— TUGAS ANDA —
Menurut teks pilihan, mengapa kesulitan menentukan pasal menjadi salah satu hambatan pelaksanaan UU TPKS? Jawablah dalam satu hingga tiga kalimat.

Ia menyinggung tentang kapasitas Aparat Penegak Hukum (APH) dan pendampingan korban yang terbatas itu belum merata. Seperti dalam Kekerasan berbasis gender online, saat korban melapor kasus tersebut, pihak kepolisian malah menggunakan pasal UU Informasi dan Transaksi Elektronik (ITE), yang menurut Maulida bahwa UU TPKS telah mengatur masalah itu dalam pasal 14 ayat (1). Alhasil, kesulitan menentukan pasal adalah salah satu hambatan pelaksanaan UU TPKS.
Budaya Reviktimisasi Korban Kekerasan Seksual
Meskipun kehadiran payung hukum atas kekerasan seksual hadir di Indonesia, label korban mata masyarakat semata-mata menjadi sanksi sosial bagi para korban. Hal demikian dalam pandangan Maulida budaya penyangkalan dan reviktimisasi korban kekerasan seksual masih terus terjadi. Reviktimisasi adalah kondisi korban KS menjadi korban kembali atas budaya penyangkalan.

[Data yang dihimpun]
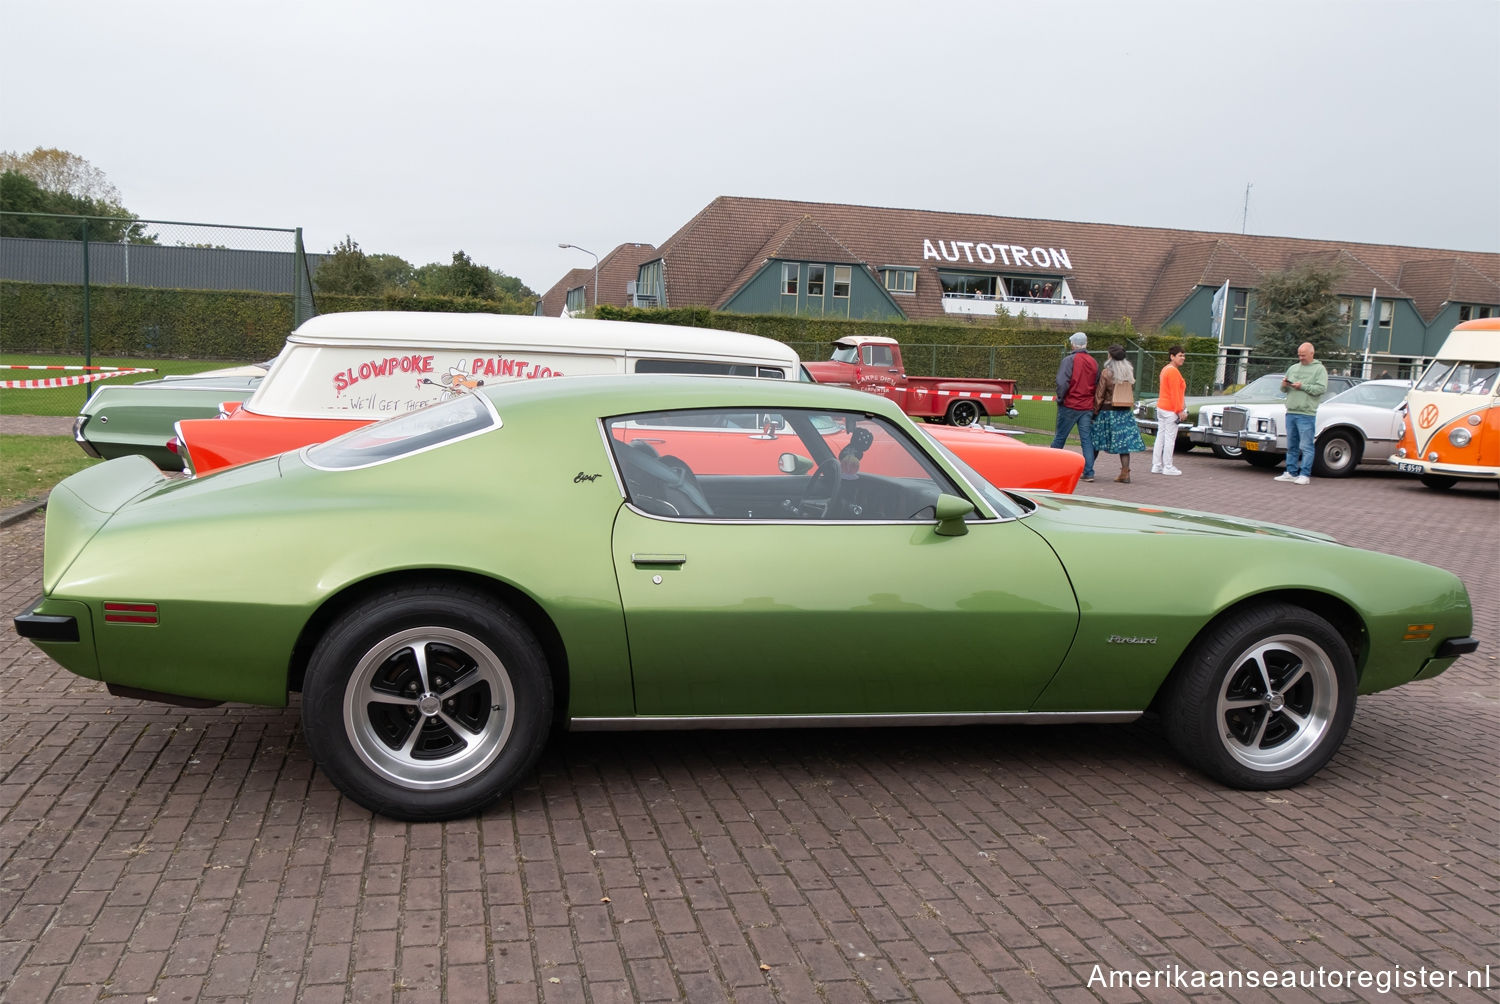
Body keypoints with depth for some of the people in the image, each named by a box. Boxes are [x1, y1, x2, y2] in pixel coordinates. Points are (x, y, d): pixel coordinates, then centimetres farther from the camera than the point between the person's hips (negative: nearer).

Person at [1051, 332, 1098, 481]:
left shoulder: (1070, 360, -8)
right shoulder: (1093, 362, 10)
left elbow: (1062, 382, -17)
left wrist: (1060, 398, -4)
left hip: (1070, 406, -4)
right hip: (1088, 407, 4)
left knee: (1060, 437, 6)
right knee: (1087, 440, 3)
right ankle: (1089, 473, -2)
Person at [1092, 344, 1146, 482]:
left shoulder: (1106, 372, -9)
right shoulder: (1130, 371, 4)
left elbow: (1099, 394, -7)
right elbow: (1132, 391, 9)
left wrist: (1095, 411, 0)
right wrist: (1131, 405, 17)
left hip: (1107, 410, -4)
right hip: (1125, 411, 4)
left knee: (1096, 441, 7)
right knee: (1124, 442, 3)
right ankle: (1125, 473, -2)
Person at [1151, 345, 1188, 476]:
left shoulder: (1165, 369, 15)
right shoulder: (1173, 371, -15)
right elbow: (1175, 393, -19)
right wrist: (1180, 411, -17)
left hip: (1161, 407, 10)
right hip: (1170, 410, -10)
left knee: (1160, 437, 10)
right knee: (1170, 439, -4)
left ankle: (1156, 465, 13)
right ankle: (1168, 467, 0)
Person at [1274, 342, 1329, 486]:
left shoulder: (1319, 369, 1)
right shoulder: (1293, 368, 18)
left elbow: (1321, 388, -12)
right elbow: (1284, 390, 21)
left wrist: (1302, 386, -16)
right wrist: (1284, 385, -1)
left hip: (1306, 414, -6)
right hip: (1290, 413, 6)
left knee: (1306, 446, -6)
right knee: (1291, 445, 10)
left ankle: (1305, 475, -5)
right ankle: (1291, 472, 16)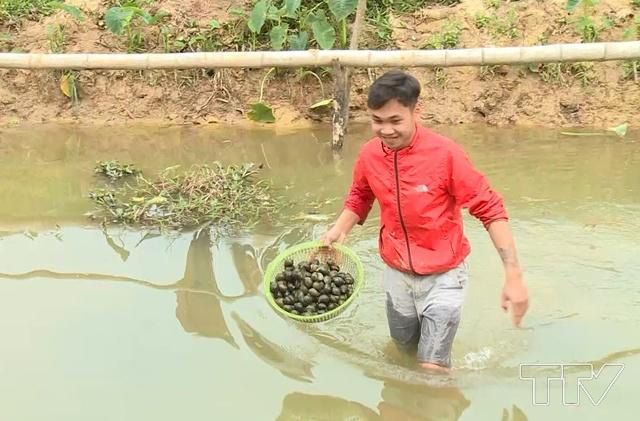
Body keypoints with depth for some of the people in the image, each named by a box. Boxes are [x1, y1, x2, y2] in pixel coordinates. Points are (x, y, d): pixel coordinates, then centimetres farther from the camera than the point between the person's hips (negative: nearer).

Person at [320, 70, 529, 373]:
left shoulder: (446, 154, -23)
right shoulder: (368, 154, -9)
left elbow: (490, 210, -19)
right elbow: (360, 198, 12)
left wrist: (514, 276, -24)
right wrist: (339, 230, -7)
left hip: (443, 275, -5)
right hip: (397, 274, 5)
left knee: (432, 368, -6)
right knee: (404, 352, 23)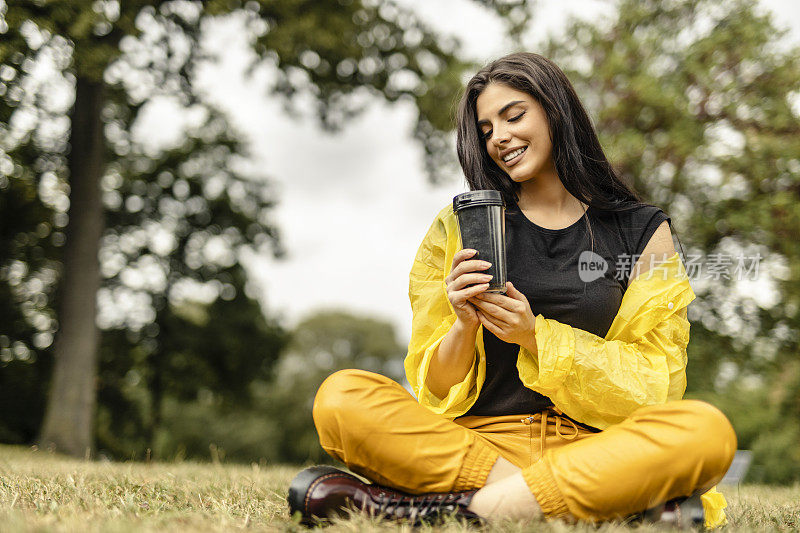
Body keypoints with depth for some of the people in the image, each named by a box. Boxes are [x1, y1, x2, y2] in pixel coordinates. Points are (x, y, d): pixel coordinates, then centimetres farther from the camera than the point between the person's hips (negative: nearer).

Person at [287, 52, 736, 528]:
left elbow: (656, 380, 3)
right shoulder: (458, 228, 11)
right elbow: (436, 389, 10)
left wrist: (537, 336, -9)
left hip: (589, 445, 0)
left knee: (707, 430, -31)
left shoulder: (643, 232, 9)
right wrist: (464, 326, -12)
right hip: (479, 437, 1)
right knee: (341, 397, -25)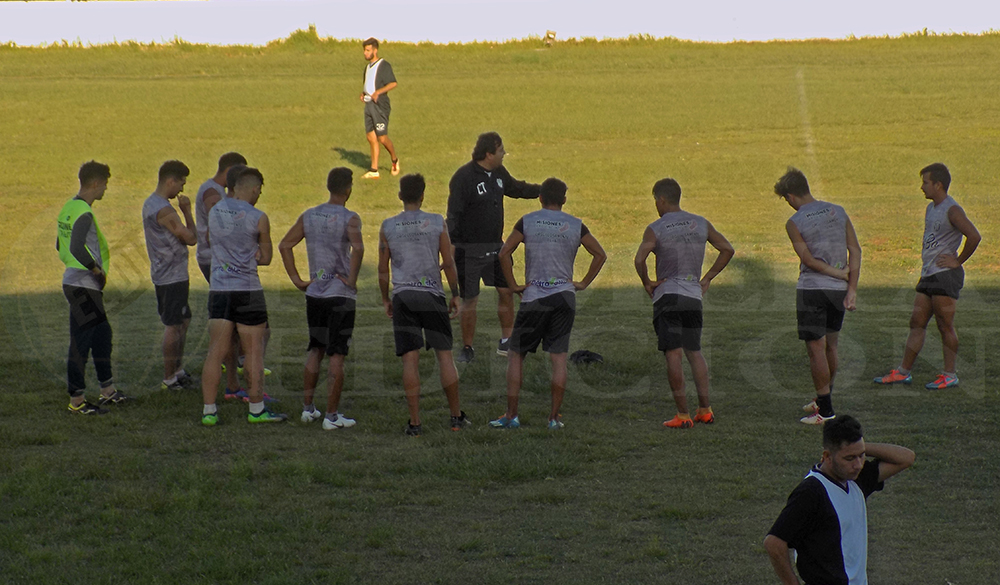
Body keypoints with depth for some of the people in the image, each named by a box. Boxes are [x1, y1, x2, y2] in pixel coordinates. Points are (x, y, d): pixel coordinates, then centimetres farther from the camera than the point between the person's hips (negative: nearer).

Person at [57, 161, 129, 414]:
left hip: (72, 279, 10)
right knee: (80, 343, -4)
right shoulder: (84, 213, -19)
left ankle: (108, 391, 28)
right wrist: (97, 270, -18)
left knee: (102, 335, 19)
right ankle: (76, 400, 2)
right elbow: (77, 249, -31)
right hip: (83, 287, -10)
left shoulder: (69, 208, 12)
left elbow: (61, 247, 21)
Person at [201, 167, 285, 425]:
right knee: (254, 351, 7)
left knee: (215, 352, 4)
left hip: (218, 289, 4)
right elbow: (265, 258, 2)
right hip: (247, 289, -4)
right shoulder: (258, 218, -7)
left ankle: (209, 411, 3)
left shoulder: (214, 212, 7)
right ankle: (256, 409, 12)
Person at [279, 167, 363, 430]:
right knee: (337, 355, 0)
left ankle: (308, 408, 21)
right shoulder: (349, 219, -11)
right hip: (341, 296, -5)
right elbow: (357, 247, -29)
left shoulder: (309, 216, 6)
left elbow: (285, 245, 6)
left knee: (315, 350, 19)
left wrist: (297, 279, 8)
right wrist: (352, 279, -17)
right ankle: (331, 415, 2)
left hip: (314, 293, 5)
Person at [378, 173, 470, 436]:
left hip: (403, 296, 0)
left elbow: (383, 269, 6)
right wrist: (455, 295, 11)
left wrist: (385, 299, 18)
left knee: (410, 359, -1)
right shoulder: (437, 223, 0)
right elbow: (449, 263, 1)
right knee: (444, 355, 7)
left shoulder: (388, 227, 2)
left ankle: (415, 422, -3)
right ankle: (456, 417, 12)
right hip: (432, 295, 0)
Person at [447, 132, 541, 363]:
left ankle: (506, 342, 22)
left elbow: (515, 188, 27)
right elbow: (453, 215, -19)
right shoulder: (463, 177, -18)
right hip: (470, 251, -7)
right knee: (470, 300, 0)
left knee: (506, 291, 8)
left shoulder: (499, 172, 5)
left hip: (495, 246, 7)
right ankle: (467, 348, 13)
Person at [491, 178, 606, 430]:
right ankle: (554, 417, 2)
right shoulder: (575, 226, 5)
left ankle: (511, 415, 3)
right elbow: (600, 254, 7)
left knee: (516, 354, 7)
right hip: (564, 295, 2)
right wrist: (584, 283, 11)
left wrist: (513, 285, 2)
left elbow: (505, 253, -5)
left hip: (534, 296, -2)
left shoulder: (527, 222, 1)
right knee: (559, 357, 3)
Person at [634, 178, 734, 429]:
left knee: (673, 354, -5)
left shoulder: (655, 229, -5)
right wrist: (706, 279, 14)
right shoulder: (701, 224, 9)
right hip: (694, 295, 5)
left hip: (667, 294, -5)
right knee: (694, 351, 16)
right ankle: (705, 409, 11)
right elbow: (727, 250, 10)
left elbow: (639, 259, -19)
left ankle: (683, 414, -8)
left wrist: (647, 283, -3)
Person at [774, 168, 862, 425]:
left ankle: (825, 410, 0)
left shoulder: (794, 223, -9)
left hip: (811, 288, -5)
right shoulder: (837, 212, 4)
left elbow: (808, 259, -13)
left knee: (816, 349, -1)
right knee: (830, 346, 18)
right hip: (838, 289, 5)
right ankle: (823, 399, 32)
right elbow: (855, 250, 0)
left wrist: (840, 273, -4)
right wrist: (851, 288, -1)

— JAWABAN LATIHAN —
Ketika korban kekerasan berbasis gender online melapor, pihak kepolisian justru memakai pasal UU Informasi dan Transaksi Elektronik (ITE). Padahal, menurut Maulida, UU TPKS telah mengatur masalah tersebut dalam pasal 14 ayat (1).